That being said, I do happen to think there are times where situations like online stalking can be worked out with the client and T together. In the age of Facebook, someone who would never engage in stalking behavior in the real world can easily find themselves doing in it online. If you are not aware of how common it is then you are very naive. Facebook and instagram has turned everyone into a stalker in one way or another. Behind a keyboard there is a sense of anonymity that allows regular people to do really crazy things. Some escalate, but I think most don't. Yes the OP violated a boundary, but to his credit he was honest which should say something about his intent and his character. He didn't threaten her, he was impulsive and then tried to rectify it. Clients in therapy often have relationship as well as impulse control issues of some sort, and what happened with the OP and his T is a perfect example of how they can spiral a little out of control given the opportunity. I'd think it would be a good way to explore what the OP was feeling when he did what he did and how he felt after. If it happened outside the confines of therapy, it could have been much worse. Isn't it a T's job to help the OP deal with this mistake and try to learn from it??? Now if he chose not to deal with it, or the T felt something was off or things got worse, then that is different. But I'd give it a few sessions at least and see what happened from there.
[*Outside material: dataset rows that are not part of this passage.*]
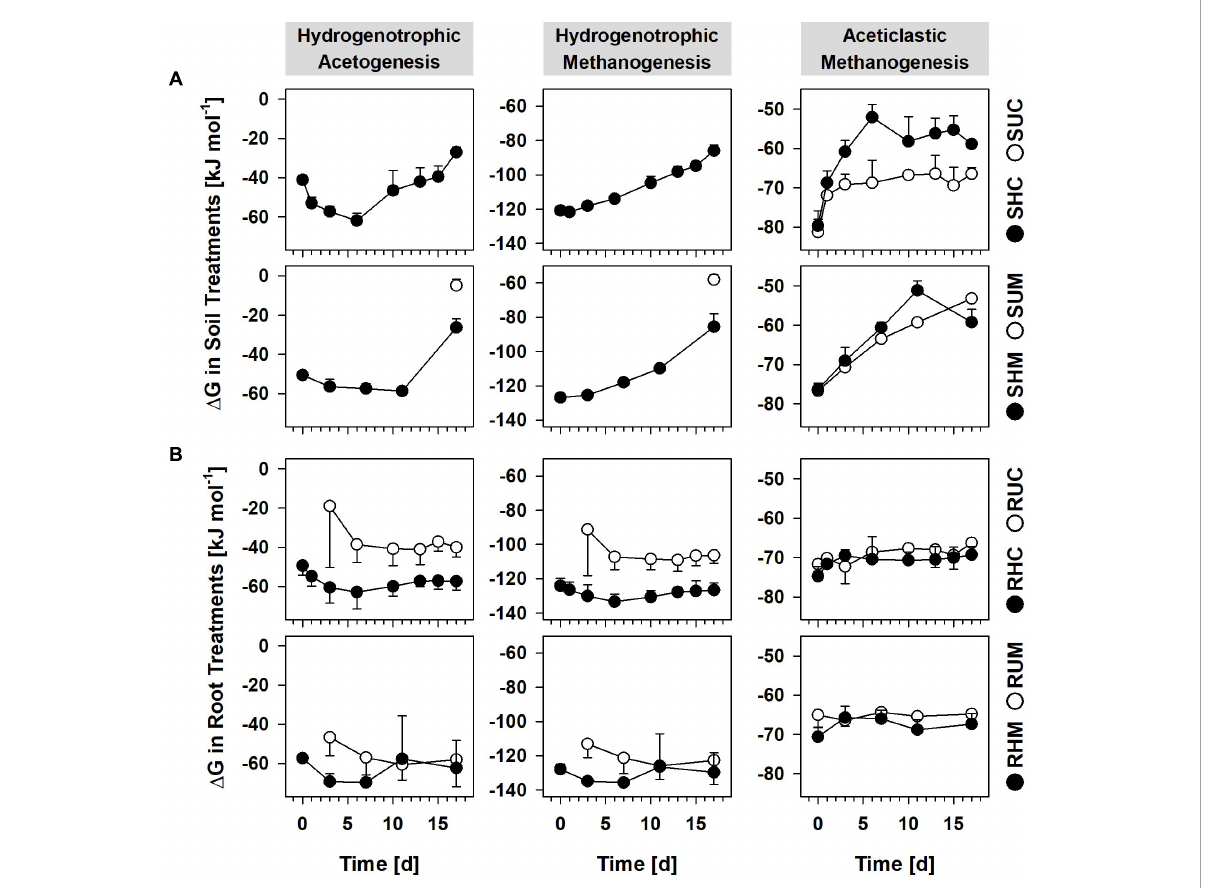
FIGURE4 Gibbs free energies ( (cid:49) G) of anaerobic processes in soil treatments (A) and root treatments (B) . (cid:49) Gs were calculated based on the following reactions: hydrogenotrophic acetogenesis, 4H 2 + 2CO 2 → CH 3 COO − + H + + 2H 2 O; hydrogenotrophic methanogenesis, 4H 2 + CO 2 → CH 4 + 2H 2 O; aceticlastic methanogenesis, CH 3 COO − + H + → CH 4 + CO 2 . • , H 2 treatments; ◦ , unsupplemented treatments; when H 2 was below the detection limit ( ∼ 10 ppmV) no (cid:49) Gs could be calculated for hydrogenotrophic acetogenesis and hydrogenotrophic methanogenesis. Values represent means of triplicate analysis and error bars indicate standard deviations. Treatments: SHC, H 2 supplemented Carex soil; SUC, unsupplemented Carex soil; SHM, H 2 supplemented Molinia soil; SUM, unsupplemented Molinia soil; RHC, H 2 supplemented Carex roots; RUC, unsupplemented Carex roots; RHM, H 2 supplemented Molinia roots; and RUM, unsupplemented Molinia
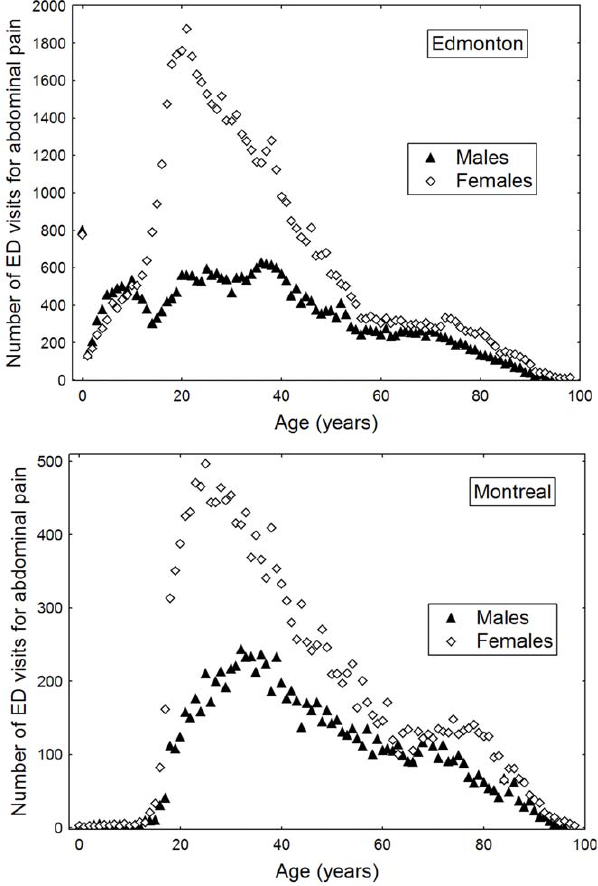
Figure 1. Age-specific frequency of admissions to emergency departments (ED) for non-specific abdominal pain stratified by sex.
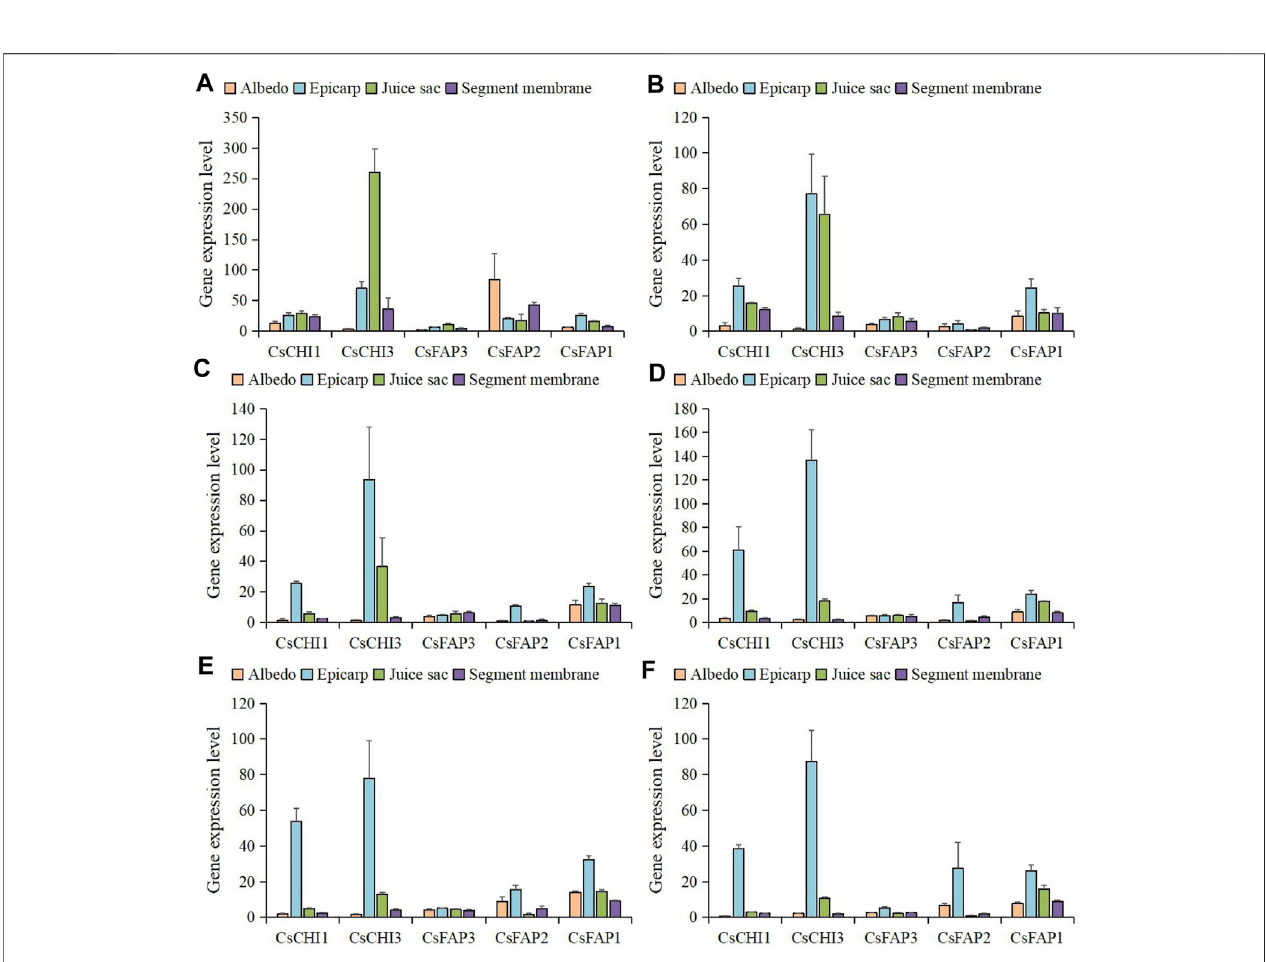
FIGURE6 | Expressionlevel of CHI genesin albedo, epicarp,juice sac, and segment membrane. (A – F) shows theexpression patterns of CHI genesat the 50, 80, 120, 155, 180, and 220 DAF stages.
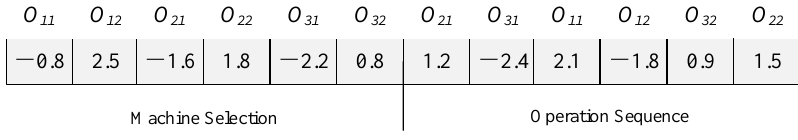
Figure 3. Denotation of Individual Position Vector (IPV).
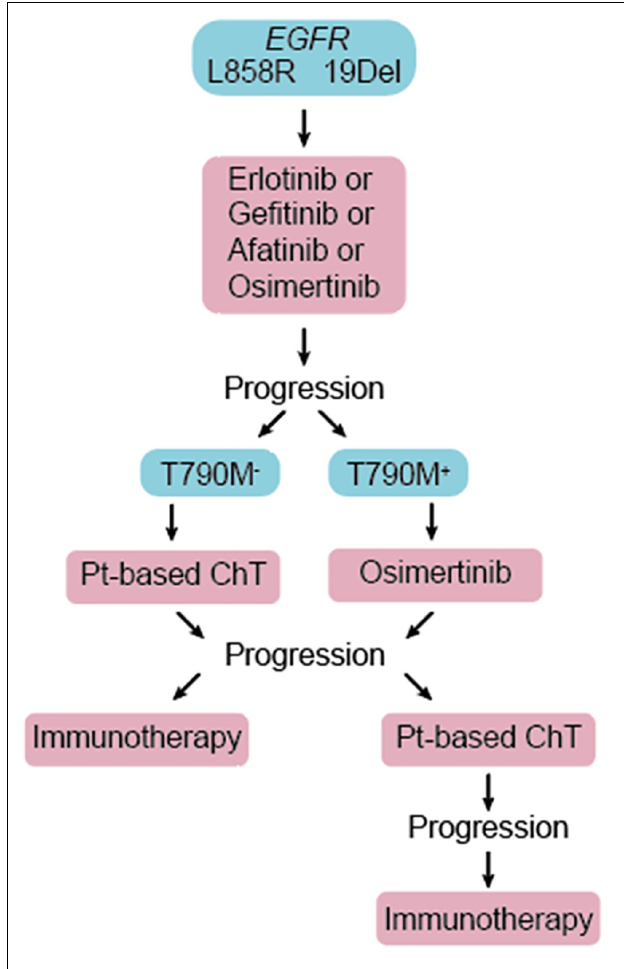
FIGURE 1 | Patients diagnosed with advanced EGFR -mutant NSCLC are treated with one of the approved EGFR TKIs in the first line. Upon disease progression, repeat molecular testing is recommended. Patients not previously treated with osimertinib and whose tumor acquired second site T790M mutation in the EGFR gene (T790M + ) are treated with 3rd generation EGFR TKI, osimertinib. Platinum-based chemotherapy (Pt-based ChT) and immunotherapies are reserved for T790M − patients, and those who progress on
The OP's T felt strongly that she needed to terminate because his feelings for her interfered with therapy, then she did the right thing. But she did it in an unprofessional, not so nice way.
If a T is THAT afraid of clients, and internet "stalking" is freaks them out that much, then I would look for a different career. You need to take precautions when dealing with a certain population, just like criminal attorneys, cops and teachers do. This is not victim blaming, it is common sense.